/---

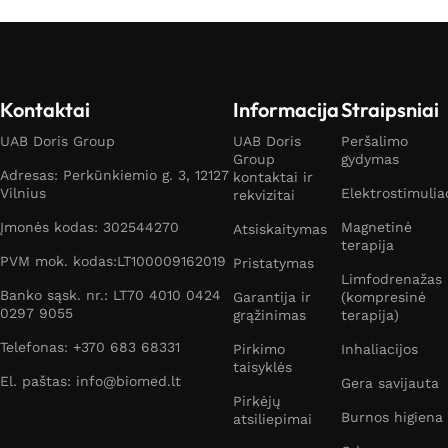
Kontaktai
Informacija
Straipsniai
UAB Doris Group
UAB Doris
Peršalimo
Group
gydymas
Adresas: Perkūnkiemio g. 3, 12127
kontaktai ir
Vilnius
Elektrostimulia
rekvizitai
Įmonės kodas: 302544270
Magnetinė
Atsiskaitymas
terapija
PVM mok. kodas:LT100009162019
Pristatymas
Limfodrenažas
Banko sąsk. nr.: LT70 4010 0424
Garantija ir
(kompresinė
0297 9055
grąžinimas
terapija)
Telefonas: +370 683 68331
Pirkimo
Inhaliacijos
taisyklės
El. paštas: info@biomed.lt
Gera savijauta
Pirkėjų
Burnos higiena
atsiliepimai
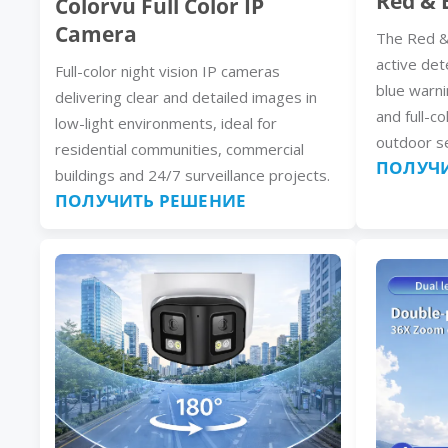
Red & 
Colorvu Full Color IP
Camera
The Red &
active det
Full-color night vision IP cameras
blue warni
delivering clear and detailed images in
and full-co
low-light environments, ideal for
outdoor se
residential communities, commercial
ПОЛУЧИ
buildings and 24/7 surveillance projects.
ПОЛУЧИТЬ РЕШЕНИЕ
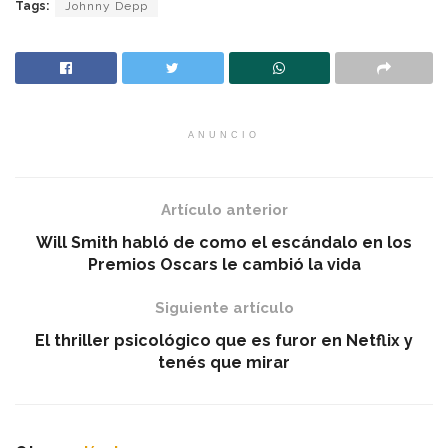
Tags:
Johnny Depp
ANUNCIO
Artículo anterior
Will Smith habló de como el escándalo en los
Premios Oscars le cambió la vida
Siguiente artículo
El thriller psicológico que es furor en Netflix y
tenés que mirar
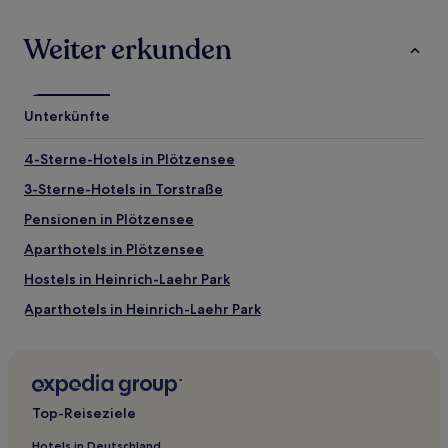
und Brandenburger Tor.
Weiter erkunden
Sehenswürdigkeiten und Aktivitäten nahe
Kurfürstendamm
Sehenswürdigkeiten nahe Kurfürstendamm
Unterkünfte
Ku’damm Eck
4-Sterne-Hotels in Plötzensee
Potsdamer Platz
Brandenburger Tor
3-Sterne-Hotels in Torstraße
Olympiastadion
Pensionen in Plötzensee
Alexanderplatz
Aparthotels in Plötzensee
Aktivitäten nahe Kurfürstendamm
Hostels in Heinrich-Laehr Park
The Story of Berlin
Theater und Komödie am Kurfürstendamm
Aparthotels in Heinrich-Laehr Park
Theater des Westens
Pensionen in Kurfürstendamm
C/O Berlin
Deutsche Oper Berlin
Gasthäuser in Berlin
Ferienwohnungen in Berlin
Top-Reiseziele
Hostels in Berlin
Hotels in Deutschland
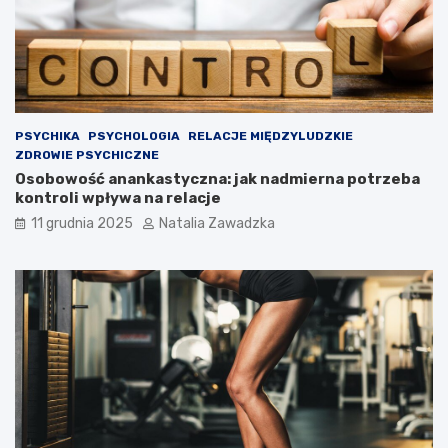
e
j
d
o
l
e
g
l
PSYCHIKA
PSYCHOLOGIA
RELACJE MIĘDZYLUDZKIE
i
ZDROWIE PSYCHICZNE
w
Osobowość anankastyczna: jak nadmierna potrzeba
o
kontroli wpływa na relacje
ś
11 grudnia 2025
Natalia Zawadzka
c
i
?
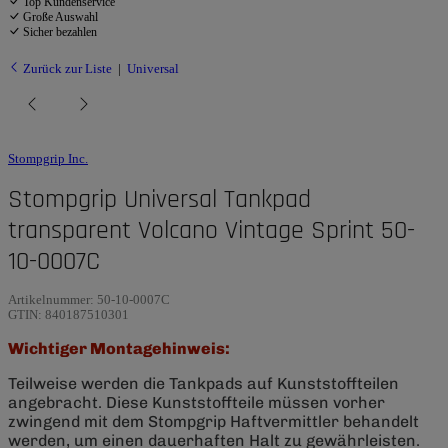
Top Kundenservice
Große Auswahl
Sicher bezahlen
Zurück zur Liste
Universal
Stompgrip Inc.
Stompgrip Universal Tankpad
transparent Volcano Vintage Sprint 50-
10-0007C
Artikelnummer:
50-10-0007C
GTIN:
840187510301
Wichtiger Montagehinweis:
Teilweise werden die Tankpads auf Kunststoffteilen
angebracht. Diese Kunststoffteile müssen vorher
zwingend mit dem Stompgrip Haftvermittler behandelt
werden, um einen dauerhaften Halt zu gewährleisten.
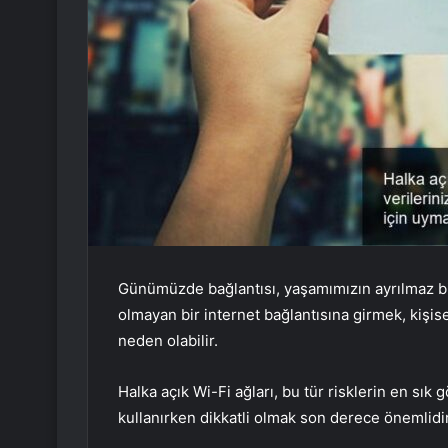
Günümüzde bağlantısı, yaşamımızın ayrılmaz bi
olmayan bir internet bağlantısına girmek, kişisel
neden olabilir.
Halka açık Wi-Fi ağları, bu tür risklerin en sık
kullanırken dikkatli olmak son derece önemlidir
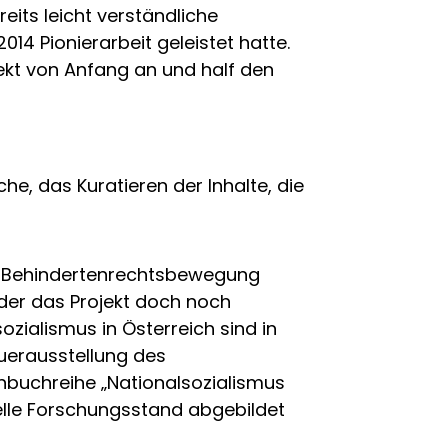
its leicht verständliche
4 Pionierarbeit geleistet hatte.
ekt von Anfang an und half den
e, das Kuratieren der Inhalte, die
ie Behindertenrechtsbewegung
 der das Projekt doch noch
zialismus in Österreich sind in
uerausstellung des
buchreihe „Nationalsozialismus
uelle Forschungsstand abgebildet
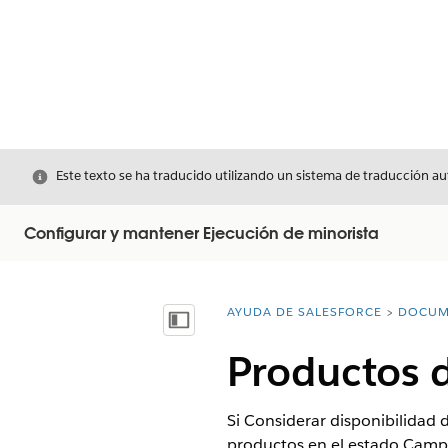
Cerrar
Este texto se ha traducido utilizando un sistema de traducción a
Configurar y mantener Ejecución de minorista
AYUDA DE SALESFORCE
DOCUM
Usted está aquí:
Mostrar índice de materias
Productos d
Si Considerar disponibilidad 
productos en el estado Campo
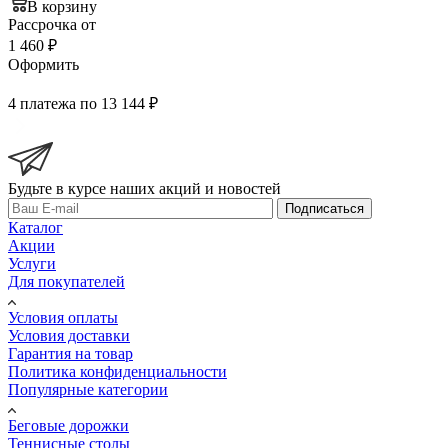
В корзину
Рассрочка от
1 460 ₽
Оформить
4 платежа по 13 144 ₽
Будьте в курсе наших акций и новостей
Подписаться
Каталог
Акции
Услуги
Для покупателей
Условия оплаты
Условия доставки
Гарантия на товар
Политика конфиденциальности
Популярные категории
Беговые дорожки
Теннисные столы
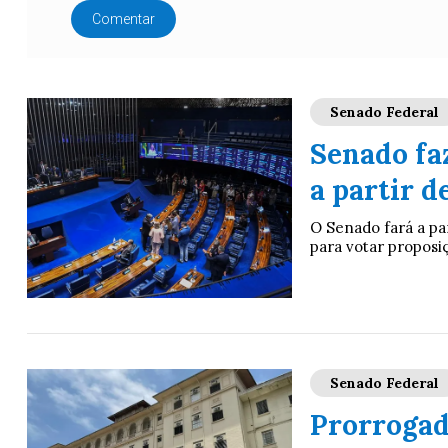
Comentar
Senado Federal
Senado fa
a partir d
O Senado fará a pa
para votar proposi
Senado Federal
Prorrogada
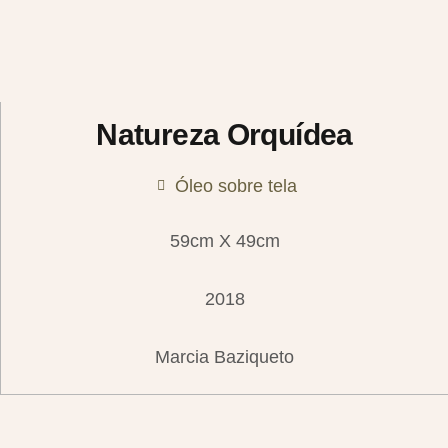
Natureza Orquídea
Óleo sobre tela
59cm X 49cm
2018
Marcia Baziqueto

\---
/---

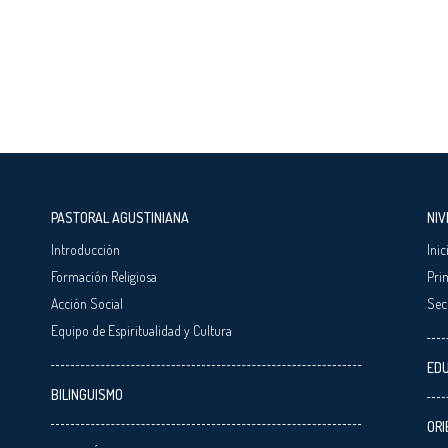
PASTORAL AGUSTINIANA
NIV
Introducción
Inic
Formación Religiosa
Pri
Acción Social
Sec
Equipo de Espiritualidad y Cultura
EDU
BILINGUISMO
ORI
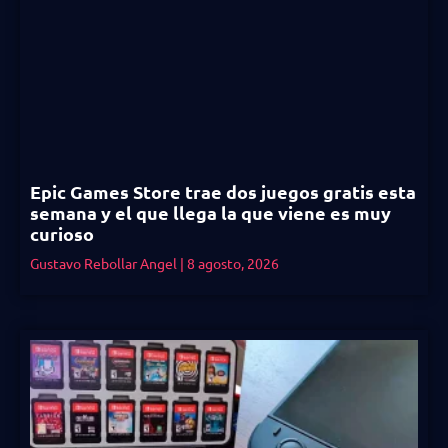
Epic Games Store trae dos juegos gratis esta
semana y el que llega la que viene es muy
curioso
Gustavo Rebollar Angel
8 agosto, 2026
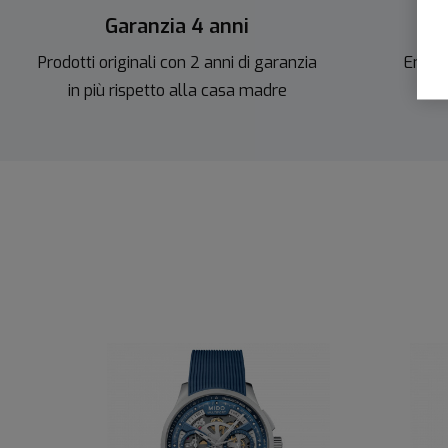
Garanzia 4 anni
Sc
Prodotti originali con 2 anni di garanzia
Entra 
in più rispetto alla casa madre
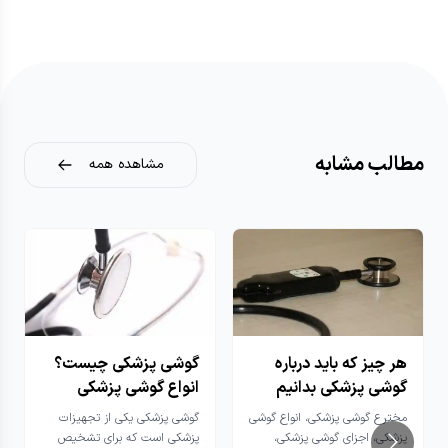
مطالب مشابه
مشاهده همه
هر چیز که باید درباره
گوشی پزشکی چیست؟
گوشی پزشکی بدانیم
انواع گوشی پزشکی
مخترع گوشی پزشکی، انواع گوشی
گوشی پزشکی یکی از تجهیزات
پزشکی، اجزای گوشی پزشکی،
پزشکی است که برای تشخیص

\---

Task details
In the records above, find the line containing "PSYCHOLOGIA" and the line containing "werden, um einen", then give both of them again word for word along with every line between. Omit any pictures.

Finished exercise
PSYCHOLOGIA
RELACJE MIĘDZYLUDZKIE
i
ZDROWIE PSYCHICZNE
w
Osobowość anankastyczna: jak nadmierna potrzeba
o
kontroli wpływa na relacje
ś
11 grudnia 2025
Natalia Zawadzka
c
i
?
Top Kundenservice
Große Auswahl
Sicher bezahlen
Zurück zur Liste
Universal
Stompgrip Inc.
Stompgrip Universal Tankpad
transparent Volcano Vintage Sprint 50-
10-0007C
Artikelnummer:
50-10-0007C
GTIN:
840187510301
Wichtiger Montagehinweis:
Teilweise werden die Tankpads auf Kunststoffteilen
angebracht. Diese Kunststoffteile müssen vorher
zwingend mit dem Stompgrip Haftvermittler behandelt
werden, um einen dauerhaften Halt zu gewährleisten.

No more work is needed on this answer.